Roughly a decade ago, I had sort of a cool glass bottle on my desk that I and a few others tossed change into. We’d use the coins as needed for cookies, candy bars,  pop, etc. out of the vending machines.

The bottle sat unmolested on my desk for months until the day, just for a sociological experiment, I decided to stick a dollar bill in among the maybe $2.50 in change. When I arrived at work the next day, the entire bottle was gone.

Disconcerting but, I suppose, somewhat predictable.

Anyway, a short time after that news editor Kim Jackson and I founded a new financial institution, which we dubbed the First National Vitamin C Savings and Loan. We called it that because we kept our coins, this time, in an old Vitamin C bottle, tucked for safekeeping inside an ancient stone crock that I had found buried in our garage storeroom.

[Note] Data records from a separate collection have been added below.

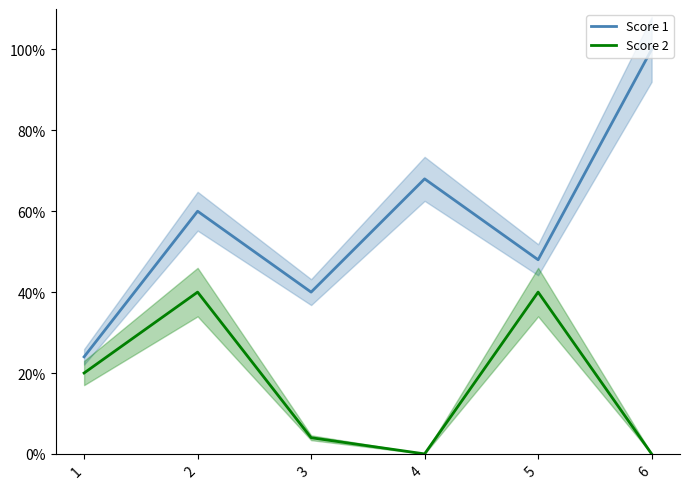

What are all the series names shown in the legend?

Score 1, Score 2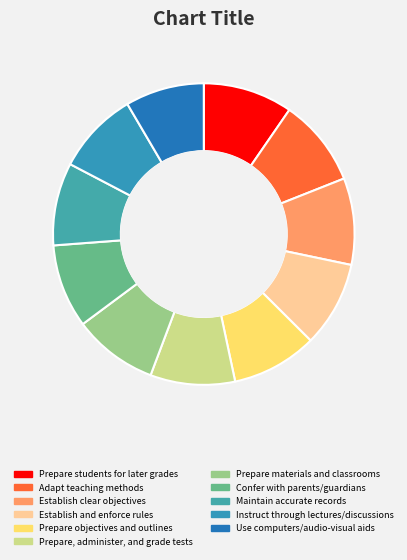

Is there any slice that represents more than half of the pie?

No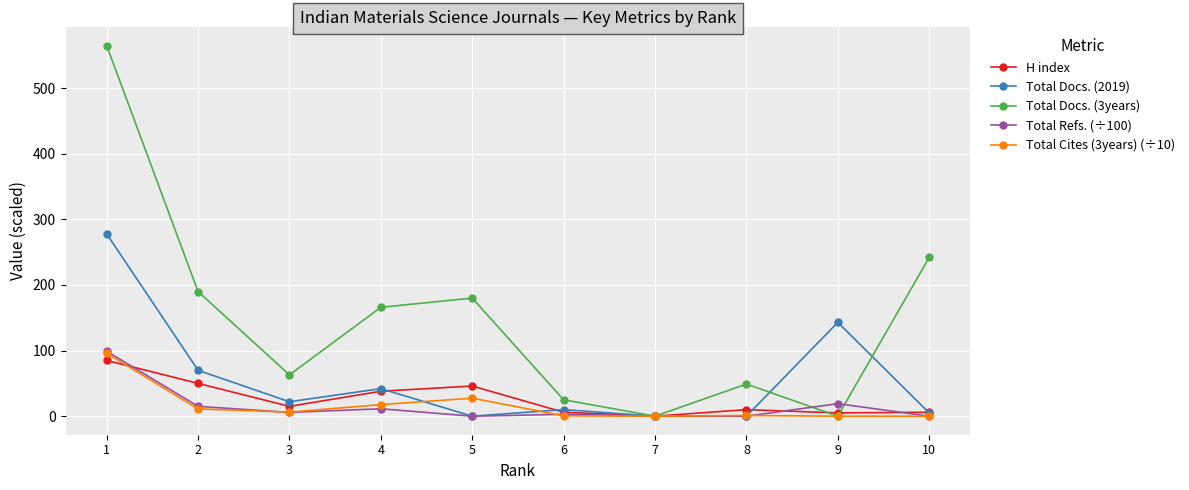

What is the maximum value shown in the chart?

565.0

For short, we call our business “The VC,” which we realize has something of a Vietnam War ring to it, but we’ve gone with that anyway.

Over the years, our business has expanded from merely banking to what I like to refer to as a “three-legged stool” of finance, pharmaceuticals (mainly ibuprofen) and uncanceled postage stamps, which I peel off incoming mail every chance I get.

Kim gets sort of nervous about the third leg of that stool — to him it conjures up images of federal crime and Leavenworth, so he just sort of pretends we don’t do the stamp thing and lets me handle it — but I am pleased to report that despite these tough economic times, The VC remains as solvent as the day it was founded.

(I should mention here that a few years ago we took on Sunday editor Mike Henneke as a third investor; he causes the occasional security breach, such as leaving the money bottle outside the crock, but we’ve never suffered for it.)

While we three are the main ones keeping The VC afloat, others do contribute as well, pretty much commensurate with what they borrow (we’re talking money here; Kim and I provide the meds just as a show of goodwill, and of course the stamp thievery is my area alone; we give the stamps away to people who need them, btw, not sell them; at present we have about $15 in stamps on hand.)

And just in case you were wondering what our operation looks like — and I’m sure you were — here are some pictures from our brochure:

VCjug

The outer vault.

YVbottles

Money and meds: The inner vault.

YVstamps

The stamps that Kim would lose sleep over, were he to think about them.